Physical device actors send control messages to devices. There are a series of topics, one per Device Adapter. The Device Adapter service retrieves messages from an egress topic and either sends the message to the appropriate protocol gateway, either LWM2M or Azure IoT Hub as described previously.
On the ingress side, there is a stateless Service Fabric Ingress service which reads device telemetry messages from the Ingress Event Hub and sends messages to the appropriate physical device actor for processing. The Ingress Azure Event Hub currently consists of two Azure Event Hubs, one for each Device Adapter.
The LWM2M service currently runs as a classic Azure Cloud Service VM. Azure IoT Hub is deployed to work with AMQP devices and other protocols in the future through the use of Azure IoT Hub’s protocol gateway support.

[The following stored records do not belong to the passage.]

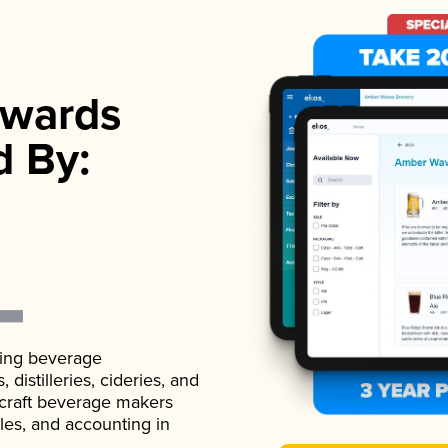
wards
d By:
ading beverage
istilleries, cideries, and
 craft beverage makers
ales, and accounting in
.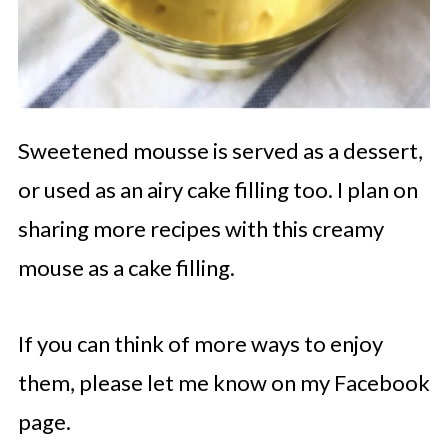
Sweetened mousse is served as a dessert,
or used as an airy cake filling too. I plan on
sharing more recipes with this creamy
mouse as a cake filling.
If you can think of more ways to enjoy
them, please let me know on my Facebook
page.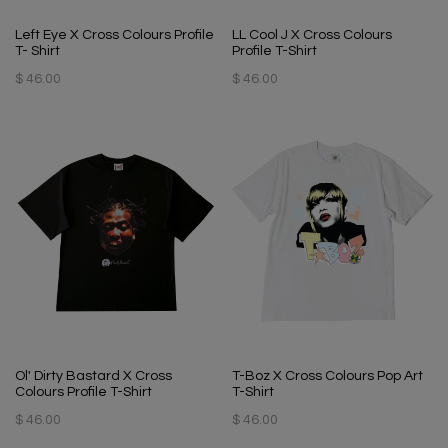
Left Eye X Cross Colours Profile
LL Cool J X Cross Colours
T- Shirt
Profile T-Shirt
$ 46.00
$ 46.00
Ol' Dirty Bastard X Cross
T-Boz X Cross Colours Pop Art
Colours Profile T-Shirt
T-Shirt
$ 46.00
$ 46.00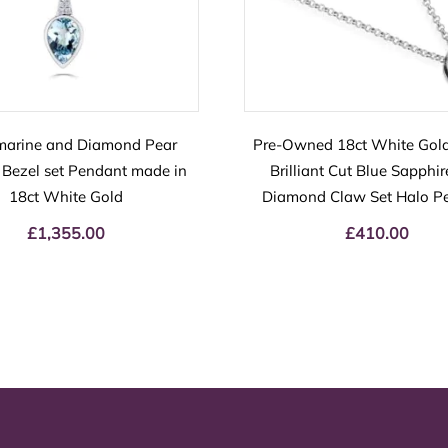
arine and Diamond Pear
Pre-Owned 18ct White Gol
Bezel set Pendant made in
Brilliant Cut Blue Sapphi
18ct White Gold
Diamond Claw Set Halo P
£
1,355.00
£
410.00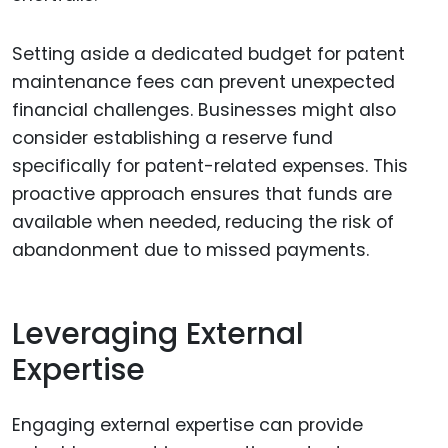
Setting aside a dedicated budget for patent
maintenance fees can prevent unexpected
financial challenges. Businesses might also
consider establishing a reserve fund
specifically for patent-related expenses. This
proactive approach ensures that funds are
available when needed, reducing the risk of
abandonment due to missed payments.
Leveraging External
Expertise
Engaging external expertise can provide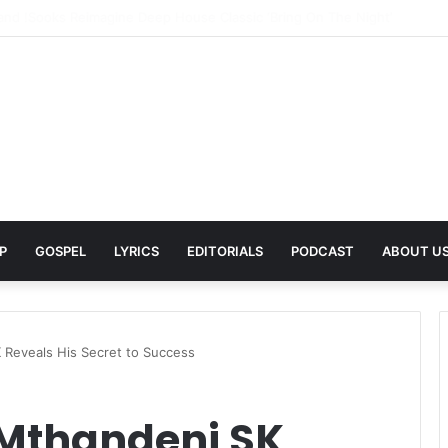
Pays Tribute to His Late Grandmother With Deeply Personal Album ‘Flor
P
GOSPEL
LYRICS
EDITORIALS
PODCAST
ABOUT U
 Reveals His Secret to Success
 Mthandeni SK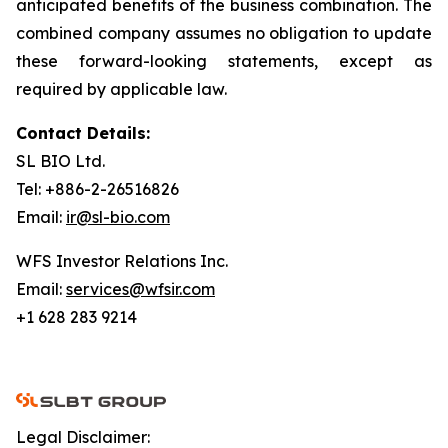
anticipated benefits of the business combination. The
combined company assumes no obligation to update
these forward-looking statements, except as
required by applicable law.
Contact Details:
SL BIO Ltd.
Tel: +886-2-26516826
Email:
ir@sl-bio.com
WFS Investor Relations Inc.
Email:
services@wfsir.com
+1 628 283 9214
Legal Disclaimer: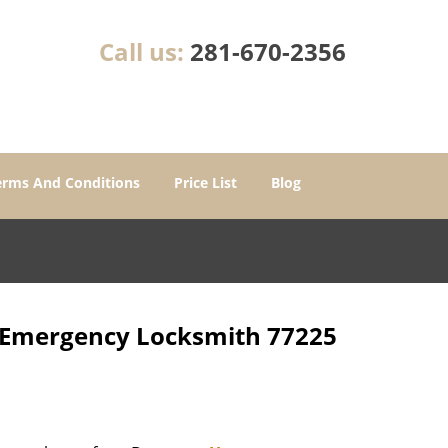
Call us:
281-670-2356
erms And Conditions
Price List
Blog
r Emergency Locksmith 77225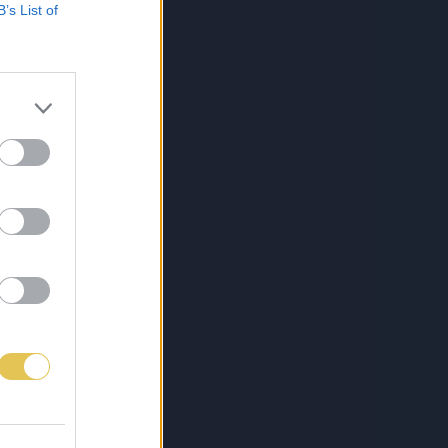
B’s List of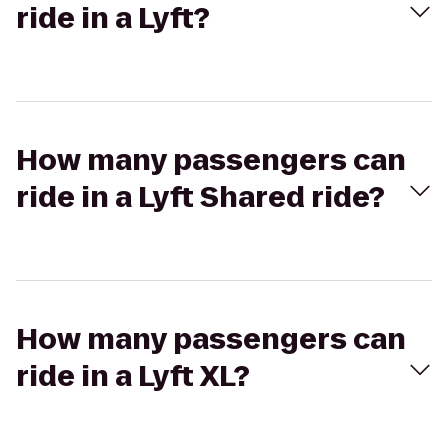
ride in a Lyft?
How many passengers can
ride in a Lyft Shared ride?
How many passengers can
ride in a Lyft XL?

Device Life Cycle and Configuration
The device life cycle and configuration services are comprised of both stateful and stateless Service Fabric services together with guest executable services running Java applications. Schneider Electric migrated two existing Java applications for device services and enrollment management to be run in Service Fabric. These services provide the ability to register devices with the system, to onboard custom device logic plugins, and configure the cloud gateway/adaptor for new device types. Schneider Electric chose to build the device Topology and Correlations services using stateful Service Fabric services. Orchestration of the device registration and device management capabilities are executed through the combination of the Azure Service Bus for messaging, Azure Blob Storage for firmware images and Azure DocumentDB for device registration specifics.
"With Service Fabric, and the ease of use of the local development tools, we get a production-tested microservices solution that helped accelerate our time-to-market"
-- Stephen Berard
Schneider Electric wanted to reduce the development and delivery cost for the service-level components common to each of their systems, while providing flexibility and extensibility for applications that serve their markets. To achieve this, Schneider Electric leveraged Azure Service Fabric to build their EcoStruxure.io platform, which is both flexible and scalable. They created a common and consistent platform for connecting millions of devices to Schneider Electric applications.